Yeni Medyada Okuryazar Olmak ve Olmamak

Yeni Medyada Okuryazar Olmak ve Olmamak
İzleyicilerin mesaja daha kolay ulaşmasını sağlayıp mesajların daha iyi analiz edilmesine ve yorumlanmasına olanak sağlayan yeni medya okuryazarlığı bu toplumsal dönüşümde alternatif medyaya da kaynaklık etmektedir.

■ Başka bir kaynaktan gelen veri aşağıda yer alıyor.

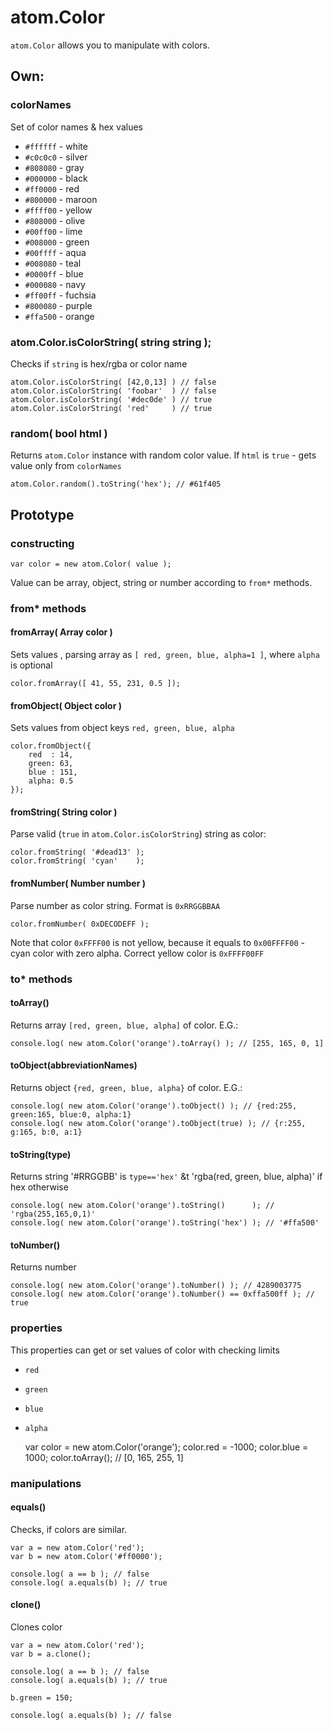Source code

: atom.Color
==========

`atom.Color` allows you to manipulate with colors. 

## Own:

### colorNames
Set of color names & hex values

* `#ffffff` - white
* `#c0c0c0` - silver
* `#808080` - gray
* `#000000` - black
* `#ff0000` - red
* `#800000` - maroon
* `#ffff00` - yellow
* `#808000` - olive
* `#00ff00` - lime
* `#008000` - green
* `#00ffff` - aqua
* `#008080` - teal
* `#0000ff` - blue
* `#000080` - navy
* `#ff00ff` - fuchsia
* `#800080` - purple
* `#ffa500` - orange

### atom.Color.isColorString( string string );
Checks if `string` is hex/rgba or color name

	atom.Color.isColorString( [42,0,13] ) // false
	atom.Color.isColorString( 'foobar'  ) // false
	atom.Color.isColorString( '#dec0de' ) // true
	atom.Color.isColorString( 'red'     ) // true

### random( bool html )

Returns `atom.Color` instance with random color value.
If `html` is `true` - gets value only from `colorNames`

	atom.Color.random().toString('hex'); // #61f405

## Prototype

### constructing

	var color = new atom.Color( value );

Value can be array, object, string or number according to `from*` methods.

### from* methods

#### fromArray( Array color )
Sets values , parsing array as `[ red, green, blue, alpha=1 ]`, where `alpha` is optional

	color.fromArray([ 41, 55, 231, 0.5 ]);


#### fromObject( Object color )
Sets values from object keys `red, green, blue, alpha`

	color.fromObject({
		red  : 14,
		green: 63,
		blue : 151,
		alpha: 0.5
	});

#### fromString( String color )
Parse valid (`true` in `atom.Color.isColorString`) string as color:

	color.fromString( '#dead13' );
	color.fromString( 'cyan'    );
	
#### fromNumber( Number number )
Parse number as color string. Format is `0xRRGGBBAA`

	color.fromNumber( 0xDECODEFF );

Note that color `0xFFFF00` is not yellow, because it equals to `0x00FFFF00` - cyan color with zero alpha. Correct yellow color is `0xFFFF00FF`

### to* methods

#### toArray()
Returns array `[red, green, blue, alpha]` of color. E.G.:

	console.log( new atom.Color('orange').toArray() ); // [255, 165, 0, 1]

#### toObject(abbreviationNames)
Returns object `{red, green, blue, alpha}` of color. E.G.:

	console.log( new atom.Color('orange').toObject() ); // {red:255, green:165, blue:0, alpha:1}
	console.log( new atom.Color('orange').toObject(true) ); // {r:255, g:165, b:0, a:1}

#### toString(type)
Returns string '#RRGGBB' is `type=='hex'` &t 'rgba(red, green, blue, alpha)' if hex otherwise

	console.log( new atom.Color('orange').toString()      ); // 'rgba(255,165,0,1)'
	console.log( new atom.Color('orange').toString('hex') ); // '#ffa500'

#### toNumber()
Returns number

	console.log( new atom.Color('orange').toNumber() ); // 4289003775
	console.log( new atom.Color('orange').toNumber() == 0xffa500ff ); // true
	

### properties

This properties can get or set values of color with checking limits

* `red`
* `green`
* `blue`
* `alpha`

	var color = new atom.Color('orange');
	color.red  = -1000;
	color.blue =  1000;
	color.toArray(); // [0, 165, 255, 1]

### manipulations

#### equals()
Checks, if colors are similar.

	var a = new atom.Color('red');
	var b = new atom.Color('#ff0000');
	
	console.log( a == b ); // false
	console.log( a.equals(b) ); // true
	
#### clone()
Clones color

	var a = new atom.Color('red');
	var b = a.clone();
	
	console.log( a == b ); // false
	console.log( a.equals(b) ); // true
	
	b.green = 150;
	
	console.log( a.equals(b) ); // false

Kadir Has Üniversitesi ile Alternatif Bilişim Derneği'nin ortaklaşa düzenlediği II. Yeni Medya Kongresi 26-27 Şubat tarihleri arasında Kadir Has Kampüsü'nde yapıldı. Temanın "Yeni Medya Okuryazarlığı" olduğu kongrede birçok oturum ve atölye gerçekleştirildi.

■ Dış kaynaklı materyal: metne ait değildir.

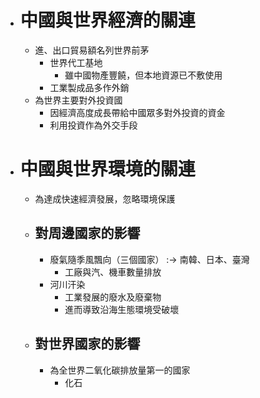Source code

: - # 中國與世界經濟的關連
	- 進、出口貿易額名列世界前茅
		- 世界代工基地
			- 雖中國物產豐饒，但本地資源已不敷使用
		- 工業製成品多作外銷
	- 為世界主要對外投資國
		- 因經濟高度成長帶給中國眾多對外投資的資金
		- 利用投資作為外交手段
- # 中國與世界環境的關連
	- 為達成快速經濟發展，忽略環境保護
	- ## 對周邊國家的影響
		- 廢氣隨季風飄向（三個國家） :-> 南韓、日本、臺灣
			- 工廠與汽、機車數量排放
		- 河川汗染
			- 工業發展的廢水及廢棄物
			- 進而導致沿海生態環境受破壞
	- ## 對世界國家的影響
		- 為全世界二氧化碳排放量第一的國家
			- 化石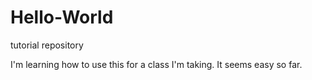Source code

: # Hello-World
tutorial repository

I'm learning how to use this for a class I'm taking.
It seems easy so far.
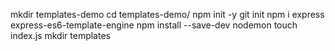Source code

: mkdir templates-demo
cd templates-demo/
npm init -y
git init
npm i express express-es6-template-engine
npm install --save-dev nodemon
touch index.js
mkdir templates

Kongrenin bu seneki teması kullanıcılara bilgi ve beceri kazandırarak yeni medyayı etik temeller üzerine kuran yeni medya okuryazarlığıydı. Bilgi toplumundan ağ toplumuna geçtiğimiz günümüz dünyasında toplumsal anlamda hayatlarımızda yer edinmiş olan yeni medya kavramı okuryazarlığın yanında birçok soruyu da beraberinde getiriyor. Bu açıdan akademisyenlerin yanı sıra farklı sektörlerden pek çok kişinin de katıldığı kongrenin açılış konuşmalarını Kadir Has Üniversitesi iletişim Fakültesi Dekanı Prof. Dr. Sevda Alankuş ile Alternatif Bilişim Derneği Başkanı Ali Rıza Keleş yaptı. Prof. Alankuş konuşmasında yeni medyanın etkisinin her konuda küresel boyutlarda olduğunu ve gerek günlük hayatta gerek profesyonel hayatta yeni medya ile iç içe olduğumuzu aktardı. Keleş ise yeni medyada ifade özgürlüğü problemine değinerek bu mecrada okur yazar olmanın önemini vurguladı.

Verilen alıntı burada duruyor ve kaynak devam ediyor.